EXCERPTED RECORDS START

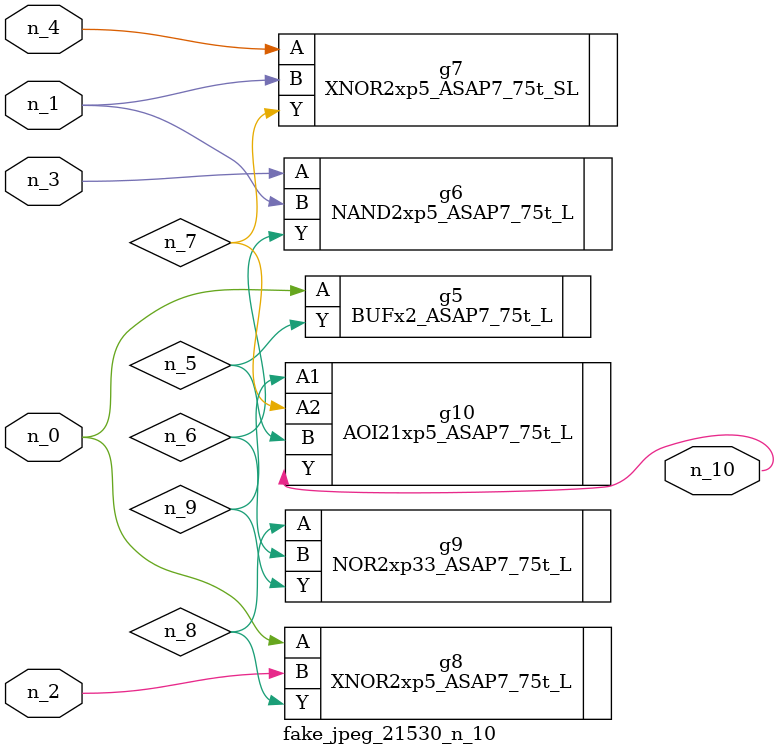
<source format=v>
module fake_jpeg_21530_n_10 (n_3, n_2, n_1, n_0, n_4, n_10);

input n_3;
input n_2;
input n_1;
input n_0;
input n_4;

output n_10;

wire n_8;
wire n_9;
wire n_6;
wire n_5;
wire n_7;

BUFx2_ASAP7_75t_L g5 ( 
.A(n_0),
.Y(n_5)
);

NAND2xp5_ASAP7_75t_L g6 ( 
.A(n_3),
.B(n_1),
.Y(n_6)
);

XNOR2xp5_ASAP7_75t_SL g7 ( 
.A(n_4),
.B(n_1),
.Y(n_7)
);

XNOR2xp5_ASAP7_75t_L g8 ( 
.A(n_0),
.B(n_2),
.Y(n_8)
);

NOR2xp33_ASAP7_75t_L g9 ( 
.A(n_8),
.B(n_6),
.Y(n_9)
);

AOI21xp5_ASAP7_75t_L g10 ( 
.A1(n_9),
.A2(n_7),
.B(n_5),
.Y(n_10)
);


endmodule
</source>
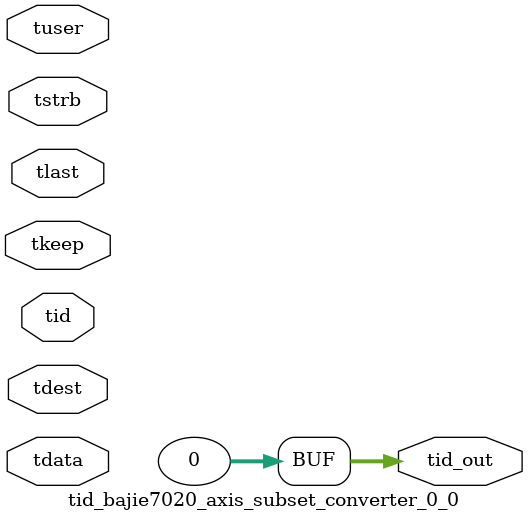
<source format=v>


`timescale 1ps/1ps

module tid_bajie7020_axis_subset_converter_0_0 #
(
parameter C_S_AXIS_TID_WIDTH   = 1,
parameter C_S_AXIS_TUSER_WIDTH = 0,
parameter C_S_AXIS_TDATA_WIDTH = 0,
parameter C_S_AXIS_TDEST_WIDTH = 0,
parameter C_M_AXIS_TID_WIDTH   = 32
)
(
input  [(C_S_AXIS_TID_WIDTH   == 0 ? 1 : C_S_AXIS_TID_WIDTH)-1:0       ] tid,
input  [(C_S_AXIS_TDATA_WIDTH == 0 ? 1 : C_S_AXIS_TDATA_WIDTH)-1:0     ] tdata,
input  [(C_S_AXIS_TUSER_WIDTH == 0 ? 1 : C_S_AXIS_TUSER_WIDTH)-1:0     ] tuser,
input  [(C_S_AXIS_TDEST_WIDTH == 0 ? 1 : C_S_AXIS_TDEST_WIDTH)-1:0     ] tdest,
input  [(C_S_AXIS_TDATA_WIDTH/8)-1:0 ] tkeep,
input  [(C_S_AXIS_TDATA_WIDTH/8)-1:0 ] tstrb,
input                                                                    tlast,
output [(C_M_AXIS_TID_WIDTH   == 0 ? 1 : C_M_AXIS_TID_WIDTH)-1:0       ] tid_out
);

assign tid_out = {1'b0};

endmodule


</source>
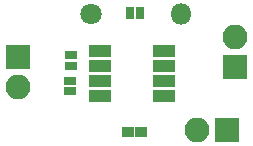
<source format=gbr>
G04 #@! TF.FileFunction,Soldermask,Top*
%FSLAX46Y46*%
G04 Gerber Fmt 4.6, Leading zero omitted, Abs format (unit mm)*
G04 Created by KiCad (PCBNEW 4.0.6) date 11/05/17 19:48:39*
%MOMM*%
%LPD*%
G01*
G04 APERTURE LIST*
%ADD10C,0.100000*%
%ADD11R,1.000000X0.800000*%
%ADD12R,2.100000X2.100000*%
%ADD13O,2.100000X2.100000*%
%ADD14R,1.950000X1.000000*%
%ADD15C,1.800000*%
%ADD16O,1.800000X1.800000*%
%ADD17R,0.800000X1.000000*%
%ADD18R,1.000000X0.900000*%
G04 APERTURE END LIST*
D10*
D11*
X132430000Y-86240000D03*
X132430000Y-85340000D03*
X132510000Y-83190000D03*
X132510000Y-84090000D03*
D12*
X145770000Y-89540000D03*
D13*
X143230000Y-89540000D03*
D12*
X146420000Y-84200000D03*
D13*
X146420000Y-81660000D03*
D12*
X128080000Y-83350000D03*
D13*
X128080000Y-85890000D03*
D14*
X135010000Y-85355000D03*
X135010000Y-82815000D03*
X135010000Y-84085000D03*
X135010000Y-86625000D03*
X140410000Y-86625000D03*
X140410000Y-85355000D03*
X140410000Y-84085000D03*
X140410000Y-82815000D03*
D15*
X134200000Y-79740000D03*
D16*
X141820000Y-79740000D03*
D17*
X137490000Y-79660000D03*
X138390000Y-79660000D03*
D18*
X137340000Y-89710000D03*
X138440000Y-89710000D03*
M02*

</source>
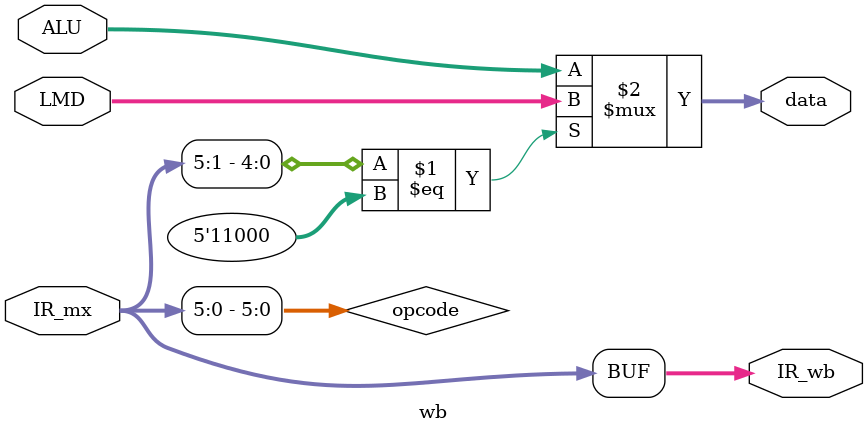
<source format=v>
module wb(
  input [31:0] IR_mx , ALU ,LMD,
  output [31:0] data, IR_wb
);
  wire[5:0] opcode ;
  assign opcode = IR_mx[31:0]; 
  assign IR_wb = IR_mx;
  assign data = (opcode[5:1]==5'b11000)?LMD:ALU;
endmodule

</source>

EXCERPTED RECORDS END

### WHAT IS EXPECTED
Search the lines above for the string "assign", then show every one that has it.

### SOLUTION TO THIS TASK
assign tid_out = {1'b0};
  assign opcode = IR_mx[31:0]; 
  assign IR_wb = IR_mx;
  assign data = (opcode[5:1]==5'b11000)?LMD:ALU;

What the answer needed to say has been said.